● TASK DESCRIPTION
Change "porukkahenki" to "yhteishenki" in the lines starting with the line that contains "Historiikkiin on aihetta." and going on through the last line. Write out only those lines again, leaving everything else as it is.

● TASK INPUTS
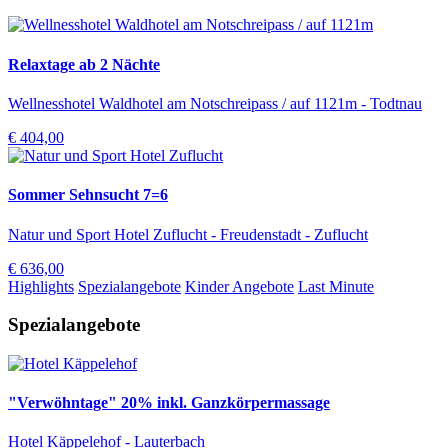
Relaxtage ab 2 Nächte
Wellnesshotel Waldhotel am Notschreipass / auf 1121m - Todtnau
€ 404,00
Sommer Sehnsucht 7=6
Natur und Sport Hotel Zuflucht - Freudenstadt - Zuflucht
€ 636,00
Highlights
Spezialangebote
Kinder Angebote
Last Minute
Spezialangebote
"Verwöhntage" 20% inkl. Ganzkörpermassage
Hotel Käppelehof - Lauterbach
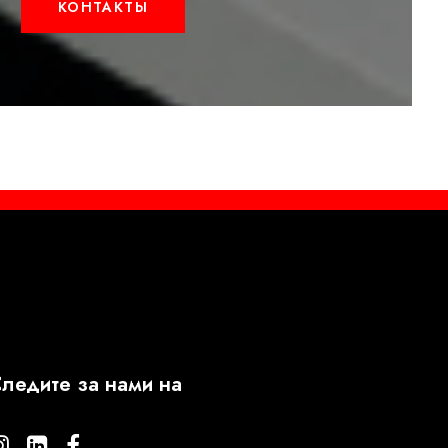
КОНТАКТЫ
ледите за нами на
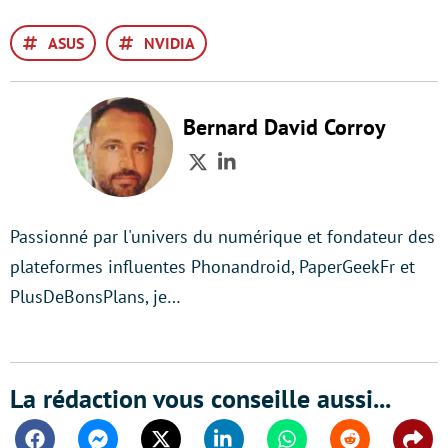
ASUS
NVIDIA
Bernard David Corroy
Twitter
LinkedIn
Passionné par l'univers du numérique et fondateur des
plateformes influentes Phonandroid, PaperGeekFr et
PlusDeBonsPlans, je…
La rédaction vous conseille aussi...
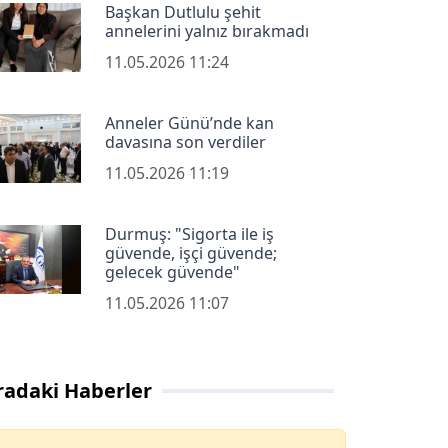
Başkan Dutlulu şehit
annelerini yalnız bırakmadı
11.05.2026 11:24
Anneler Günü’nde kan
davasına son verdiler
11.05.2026 11:19
Durmuş: "Sigorta ile iş
güvende, işçi güvende;
gelecek güvende"
11.05.2026 11:07
radaki Haberler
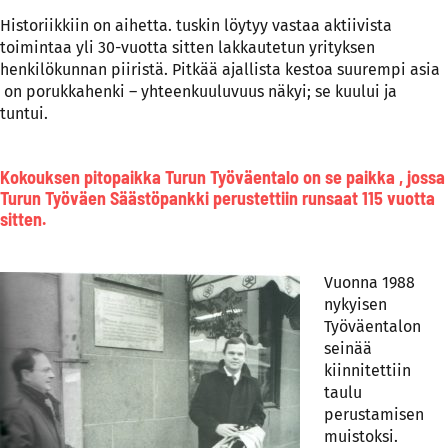
Historiikkiin on aihetta. tuskin löytyy vastaa aktiivista
toimintaa yli 30-vuotta sitten lakkautetun yrityksen
henkilökunnan piiristä. Pitkää ajallista kestoa suurempi asia
on porukkahenki – yhteenkuuluvuus näkyi; se kuului ja
tuntui.
Kokouksen pitopaikka Turun Työväentalo on se paikka , jossa
Turun Työväen Säästöpankki perustettiin runsaat 115 vuotta
sitten.
Vuonna 1988
nykyisen
Työväentalon
seinää
kiinnitettiin
taulu
perustamisen
muistoksi.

● ANSWER BOX
Historiikkiin on aihetta. tuskin löytyy vastaa aktiivista
toimintaa yli 30-vuotta sitten lakkautetun yrityksen
henkilökunnan piiristä. Pitkää ajallista kestoa suurempi asia
on yhteishenki – yhteenkuuluvuus näkyi; se kuului ja
tuntui.
Kokouksen pitopaikka Turun Työväentalo on se paikka , jossa
Turun Työväen Säästöpankki perustettiin runsaat 115 vuotta
sitten.
Vuonna 1988
nykyisen
Työväentalon
seinää
kiinnitettiin
taulu
perustamisen
muistoksi.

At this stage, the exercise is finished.